From the entries below, work out the number of lines that hold the word "Rendered", and give that number alone.

§ **EXERCISE DATA**
[Start of section]

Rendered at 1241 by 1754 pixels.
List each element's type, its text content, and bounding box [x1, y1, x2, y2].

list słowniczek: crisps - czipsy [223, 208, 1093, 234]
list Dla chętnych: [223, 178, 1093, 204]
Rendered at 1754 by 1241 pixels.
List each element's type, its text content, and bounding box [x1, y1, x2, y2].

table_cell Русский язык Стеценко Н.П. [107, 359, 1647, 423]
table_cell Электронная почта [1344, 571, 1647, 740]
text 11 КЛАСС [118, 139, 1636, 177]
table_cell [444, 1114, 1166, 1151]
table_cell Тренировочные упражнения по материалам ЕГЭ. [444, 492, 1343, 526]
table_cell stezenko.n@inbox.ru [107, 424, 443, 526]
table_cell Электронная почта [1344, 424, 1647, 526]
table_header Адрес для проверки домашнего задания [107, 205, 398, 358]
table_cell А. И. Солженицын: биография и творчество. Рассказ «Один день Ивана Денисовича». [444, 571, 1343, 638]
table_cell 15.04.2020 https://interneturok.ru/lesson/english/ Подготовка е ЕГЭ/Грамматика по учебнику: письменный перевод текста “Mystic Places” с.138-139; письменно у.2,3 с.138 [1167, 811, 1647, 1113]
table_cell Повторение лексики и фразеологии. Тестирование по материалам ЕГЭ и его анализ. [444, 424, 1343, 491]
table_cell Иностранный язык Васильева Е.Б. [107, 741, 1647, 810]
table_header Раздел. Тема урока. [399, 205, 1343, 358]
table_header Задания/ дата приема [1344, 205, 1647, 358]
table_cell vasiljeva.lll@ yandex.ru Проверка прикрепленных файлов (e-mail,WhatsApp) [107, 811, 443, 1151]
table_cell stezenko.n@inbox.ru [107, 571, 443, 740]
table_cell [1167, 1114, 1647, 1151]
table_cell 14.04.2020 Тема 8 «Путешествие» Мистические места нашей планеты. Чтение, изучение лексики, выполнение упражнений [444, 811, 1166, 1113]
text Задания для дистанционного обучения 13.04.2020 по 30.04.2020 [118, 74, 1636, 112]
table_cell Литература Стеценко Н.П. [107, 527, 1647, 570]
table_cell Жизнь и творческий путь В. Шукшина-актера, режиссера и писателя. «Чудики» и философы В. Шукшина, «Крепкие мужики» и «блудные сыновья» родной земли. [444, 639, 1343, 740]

[End of section]

§ **WRITTEN ANSWER**
2